Différents types d’images IRM
- IRM anatomique : Ces images offrent une visualisation précise de l’anatomie cérébrale, mettant en évidence les différentes structures et couches du cerveau (matière grise, matière blanche, ventricules…). Elles sont particulièrement utiles pour détecter des lésions, des tumeurs ou des anomalies structurelles.
- IRM fonctionnelle (IRMf) : Ce type d’imagerie permet de cartographier l’activité cérébrale en mesurant les variations locales du flux sanguin oxygéné (effet BOLD - Blood Oxygen Level Dependent). Elle est essentielle pour étudier les fonctions cognitives, le langage, la mémoire, ou encore les émotions.
- IRM de diffusion (IRMd ou DTI pour Diffusion Tensor Imaging) : Cette technique repose sur la mesure de la diffusion de l’eau dans les tissus cérébraux, permettant ainsi de visualiser la microstructure de la matière blanche et de reconstruire les connexions entre les différentes régions du cerveau (faisceaux de substance blanche). C’est un outil clé pour l’étude de la connectivité cérébrale.
Objectifs médicaux et de recherche
L’IRM joue un double rôle, à la fois clinique et scientifique.
- En médecine, elle permet aux praticiens de poser des diagnostics précis, de suivre l’évolution de pathologies (AVC, tumeurs, maladies neurodégénératives) et d’évaluer l’efficacité de certains traitements.

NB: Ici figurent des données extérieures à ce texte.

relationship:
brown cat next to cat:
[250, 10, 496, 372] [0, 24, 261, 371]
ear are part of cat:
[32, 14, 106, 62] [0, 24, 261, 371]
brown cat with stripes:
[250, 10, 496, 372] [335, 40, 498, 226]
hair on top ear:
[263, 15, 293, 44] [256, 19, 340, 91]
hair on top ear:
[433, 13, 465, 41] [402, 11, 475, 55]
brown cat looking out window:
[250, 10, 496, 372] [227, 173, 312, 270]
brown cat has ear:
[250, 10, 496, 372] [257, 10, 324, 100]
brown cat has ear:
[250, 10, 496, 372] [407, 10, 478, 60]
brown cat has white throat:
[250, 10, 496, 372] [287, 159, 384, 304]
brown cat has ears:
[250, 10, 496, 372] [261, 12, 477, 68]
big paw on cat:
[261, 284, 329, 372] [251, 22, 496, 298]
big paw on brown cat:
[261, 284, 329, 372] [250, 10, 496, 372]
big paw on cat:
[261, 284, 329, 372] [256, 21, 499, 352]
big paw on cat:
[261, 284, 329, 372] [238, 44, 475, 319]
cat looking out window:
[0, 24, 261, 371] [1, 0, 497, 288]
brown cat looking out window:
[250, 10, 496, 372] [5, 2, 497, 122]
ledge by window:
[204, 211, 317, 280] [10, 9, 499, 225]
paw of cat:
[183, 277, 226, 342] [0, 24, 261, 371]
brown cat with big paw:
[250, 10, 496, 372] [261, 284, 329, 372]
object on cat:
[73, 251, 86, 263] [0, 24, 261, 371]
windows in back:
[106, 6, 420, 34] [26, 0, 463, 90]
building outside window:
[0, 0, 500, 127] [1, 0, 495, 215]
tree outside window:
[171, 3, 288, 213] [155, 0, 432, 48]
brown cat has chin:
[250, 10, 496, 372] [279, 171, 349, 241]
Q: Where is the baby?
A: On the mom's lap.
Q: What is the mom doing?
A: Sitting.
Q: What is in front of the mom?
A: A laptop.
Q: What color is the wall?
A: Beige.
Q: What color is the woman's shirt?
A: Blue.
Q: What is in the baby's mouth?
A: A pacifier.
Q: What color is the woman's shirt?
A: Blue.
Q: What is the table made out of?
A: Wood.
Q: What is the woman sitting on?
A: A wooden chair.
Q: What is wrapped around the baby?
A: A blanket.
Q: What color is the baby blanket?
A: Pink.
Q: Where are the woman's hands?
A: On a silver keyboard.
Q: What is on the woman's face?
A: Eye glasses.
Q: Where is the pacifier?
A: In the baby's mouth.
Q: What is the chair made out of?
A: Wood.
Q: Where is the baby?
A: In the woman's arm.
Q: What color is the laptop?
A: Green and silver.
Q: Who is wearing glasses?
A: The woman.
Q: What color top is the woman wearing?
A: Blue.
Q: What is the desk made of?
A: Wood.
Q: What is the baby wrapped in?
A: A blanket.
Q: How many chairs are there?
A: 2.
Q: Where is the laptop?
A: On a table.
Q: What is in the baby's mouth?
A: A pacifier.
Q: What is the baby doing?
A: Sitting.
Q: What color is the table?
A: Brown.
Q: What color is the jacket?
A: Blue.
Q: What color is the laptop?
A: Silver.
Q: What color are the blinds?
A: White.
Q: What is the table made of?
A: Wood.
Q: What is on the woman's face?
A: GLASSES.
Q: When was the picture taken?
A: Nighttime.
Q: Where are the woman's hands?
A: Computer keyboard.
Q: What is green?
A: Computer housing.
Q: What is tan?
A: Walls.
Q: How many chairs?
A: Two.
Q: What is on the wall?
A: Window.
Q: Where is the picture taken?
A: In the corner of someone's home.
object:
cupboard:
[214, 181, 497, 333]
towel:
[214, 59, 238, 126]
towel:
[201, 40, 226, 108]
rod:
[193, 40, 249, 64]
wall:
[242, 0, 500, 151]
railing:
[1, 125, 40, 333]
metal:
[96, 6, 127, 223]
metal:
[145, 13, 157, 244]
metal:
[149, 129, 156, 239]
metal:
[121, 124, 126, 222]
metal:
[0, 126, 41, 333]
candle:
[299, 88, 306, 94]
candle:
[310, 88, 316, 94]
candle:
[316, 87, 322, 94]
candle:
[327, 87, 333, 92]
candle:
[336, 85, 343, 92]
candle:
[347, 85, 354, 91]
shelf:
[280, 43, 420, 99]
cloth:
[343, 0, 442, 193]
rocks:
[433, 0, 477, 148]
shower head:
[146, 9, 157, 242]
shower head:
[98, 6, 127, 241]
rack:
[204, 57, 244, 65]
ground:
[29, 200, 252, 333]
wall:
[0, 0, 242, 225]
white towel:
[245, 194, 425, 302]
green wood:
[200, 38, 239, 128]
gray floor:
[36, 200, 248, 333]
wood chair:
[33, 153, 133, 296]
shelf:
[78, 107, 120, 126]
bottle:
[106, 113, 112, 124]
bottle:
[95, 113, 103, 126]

- En recherche neuroscientifique, elle ouvre une fenêtre unique sur le fonctionnement du cerveau sain ou pathologique, permettant d’explorer la cognition, les émotions, ou encore la plasticité cérébrale.
Le déroulement de l’examen
Pour obtenir ces images, le patient est invité à s’allonger à l’intérieur d’un scanner IRM, un appareil en forme de large tube. Il doit rester immobile pendant l’acquisition, qui peut durer de quelques minutes à près d’une heure selon le protocole. Pendant cette période, l’appareil émet une série de bruits mécaniques liés aux gradients magnétiques, nécessitant souvent le port de protections auditives.

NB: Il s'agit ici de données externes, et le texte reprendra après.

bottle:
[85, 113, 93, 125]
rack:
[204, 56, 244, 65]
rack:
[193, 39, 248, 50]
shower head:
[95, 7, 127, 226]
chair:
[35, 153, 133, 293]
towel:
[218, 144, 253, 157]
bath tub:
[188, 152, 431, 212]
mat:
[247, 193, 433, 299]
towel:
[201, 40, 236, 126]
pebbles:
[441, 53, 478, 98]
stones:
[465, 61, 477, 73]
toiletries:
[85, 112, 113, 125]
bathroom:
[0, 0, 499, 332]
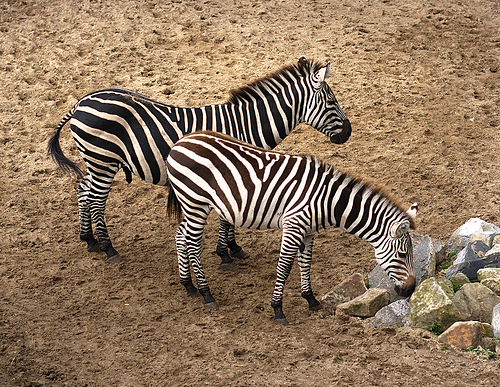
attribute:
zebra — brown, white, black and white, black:
[160, 125, 420, 328]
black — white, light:
[230, 150, 250, 180]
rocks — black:
[372, 182, 499, 317]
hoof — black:
[310, 302, 326, 311]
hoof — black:
[275, 313, 287, 325]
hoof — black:
[207, 299, 220, 311]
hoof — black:
[221, 258, 240, 271]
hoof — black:
[231, 245, 249, 258]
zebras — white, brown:
[26, 44, 439, 322]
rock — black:
[430, 316, 490, 354]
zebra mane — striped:
[209, 51, 309, 99]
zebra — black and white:
[122, 117, 496, 315]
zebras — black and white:
[42, 55, 421, 334]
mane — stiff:
[228, 55, 315, 102]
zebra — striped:
[140, 83, 437, 348]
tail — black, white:
[43, 100, 91, 194]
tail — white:
[160, 177, 187, 222]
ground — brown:
[2, 2, 499, 384]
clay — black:
[388, 115, 483, 174]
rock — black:
[405, 275, 465, 332]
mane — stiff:
[336, 163, 415, 228]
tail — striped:
[44, 104, 81, 184]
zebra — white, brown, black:
[47, 54, 353, 260]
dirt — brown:
[3, 3, 481, 382]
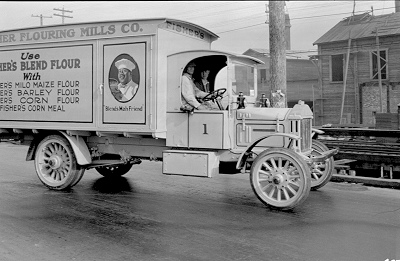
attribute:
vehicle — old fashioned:
[3, 10, 354, 217]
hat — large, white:
[186, 59, 203, 78]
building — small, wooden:
[305, 7, 398, 133]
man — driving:
[180, 62, 224, 109]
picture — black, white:
[11, 13, 399, 238]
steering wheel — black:
[200, 87, 226, 99]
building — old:
[303, 12, 383, 133]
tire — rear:
[46, 139, 94, 190]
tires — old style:
[28, 134, 90, 190]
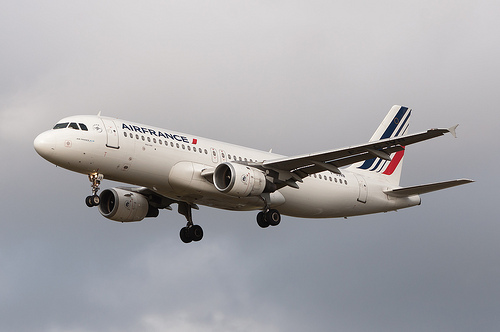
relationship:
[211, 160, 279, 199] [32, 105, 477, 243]
engine of a airplane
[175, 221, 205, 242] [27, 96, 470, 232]
left wheels of a plane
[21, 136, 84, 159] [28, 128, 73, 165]
nose of a plane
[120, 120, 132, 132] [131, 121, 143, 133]
letter on a letter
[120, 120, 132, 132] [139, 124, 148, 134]
letter on a letter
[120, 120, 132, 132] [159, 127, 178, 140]
letter on a letter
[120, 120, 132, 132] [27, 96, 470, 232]
letter on a plane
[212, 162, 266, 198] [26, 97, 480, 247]
engine on airplane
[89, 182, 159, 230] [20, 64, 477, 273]
engine on airplane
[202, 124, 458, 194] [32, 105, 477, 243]
wing of airplane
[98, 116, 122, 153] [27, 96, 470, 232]
door on plane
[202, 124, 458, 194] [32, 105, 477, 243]
wing on airplane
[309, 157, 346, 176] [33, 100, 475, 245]
slat under wing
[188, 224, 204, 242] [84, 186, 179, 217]
left wheels under wing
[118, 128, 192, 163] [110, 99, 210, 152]
window under logo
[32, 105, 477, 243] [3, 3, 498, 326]
airplane in sky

Une technologie au carrefour de plusieurs disciplines
L’IRM est une technologie véritablement pluridisciplinaire, à la croisée de plusieurs champs scientifiques :
- Physique quantique : Le principe de base repose sur les propriétés quantiques des noyaux d’hydrogène, notamment leur spin nucléaire et leur réponse à un champ magnétique intense.

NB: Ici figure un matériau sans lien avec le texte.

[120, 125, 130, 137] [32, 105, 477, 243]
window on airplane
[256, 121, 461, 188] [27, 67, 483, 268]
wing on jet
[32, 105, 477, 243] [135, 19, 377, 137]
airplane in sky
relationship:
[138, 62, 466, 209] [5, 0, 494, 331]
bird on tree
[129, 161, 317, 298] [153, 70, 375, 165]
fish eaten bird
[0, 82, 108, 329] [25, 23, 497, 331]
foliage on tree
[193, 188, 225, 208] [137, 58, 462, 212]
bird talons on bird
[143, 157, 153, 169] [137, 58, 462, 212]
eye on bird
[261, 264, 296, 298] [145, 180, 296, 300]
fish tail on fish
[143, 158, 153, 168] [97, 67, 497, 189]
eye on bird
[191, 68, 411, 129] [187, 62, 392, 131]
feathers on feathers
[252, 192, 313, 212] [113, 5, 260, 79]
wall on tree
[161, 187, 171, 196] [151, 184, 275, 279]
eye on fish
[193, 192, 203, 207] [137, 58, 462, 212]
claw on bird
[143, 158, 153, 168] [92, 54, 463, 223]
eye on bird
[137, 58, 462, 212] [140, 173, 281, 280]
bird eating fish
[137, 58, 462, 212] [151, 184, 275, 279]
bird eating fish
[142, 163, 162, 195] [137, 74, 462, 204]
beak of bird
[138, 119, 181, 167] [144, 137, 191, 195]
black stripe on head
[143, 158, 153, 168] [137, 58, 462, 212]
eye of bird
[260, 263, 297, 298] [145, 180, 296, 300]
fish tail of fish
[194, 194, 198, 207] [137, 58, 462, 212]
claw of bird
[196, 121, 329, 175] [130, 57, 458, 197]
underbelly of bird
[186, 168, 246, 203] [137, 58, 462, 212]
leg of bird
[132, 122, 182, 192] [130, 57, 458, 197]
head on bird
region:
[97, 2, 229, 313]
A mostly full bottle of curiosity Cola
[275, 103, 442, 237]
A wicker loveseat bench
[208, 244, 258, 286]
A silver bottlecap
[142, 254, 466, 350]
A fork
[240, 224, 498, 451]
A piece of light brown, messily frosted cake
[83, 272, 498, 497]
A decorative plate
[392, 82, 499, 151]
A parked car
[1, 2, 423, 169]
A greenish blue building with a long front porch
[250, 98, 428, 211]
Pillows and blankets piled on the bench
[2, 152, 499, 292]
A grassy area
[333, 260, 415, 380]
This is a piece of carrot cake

- Électromagnétisme : Le scanner IRM est constitué d’un aimant supraconducteur qui génère un champ magnétique puissant (généralement entre 1,5 et 7 Tesla), ainsi que de bobines de gradient qui créent des variations spatiales du champ.
- Chimie organique : Les signaux mesurés proviennent principalement des protons présents dans les molécules d’eau, abondantes dans les tissus biologiques.
- Traitement du signal : Une fois les signaux collectés, ils sont transformés en images grâce à des algorithmes complexes reposant notamment sur la Transformée de Fourier.
- Ingénierie : L’élaboration des scanners IRM mobilise des compétences en cryogénie, électronique de haute précision, et traitement du signal.
Une révolution scientifique et médicale
Depuis son développement dans les années 1970-80, l’IRM a provoqué une véritable révolution dans la recherche biomédicale et en neurosciences. Elle a permis d’observer le cerveau vivant avec une résolution inégalée, ouvrant la voie à de nouvelles approches pour comprendre l’esprit humain, poser des diagnostics plus précis, et développer des thérapies adaptées.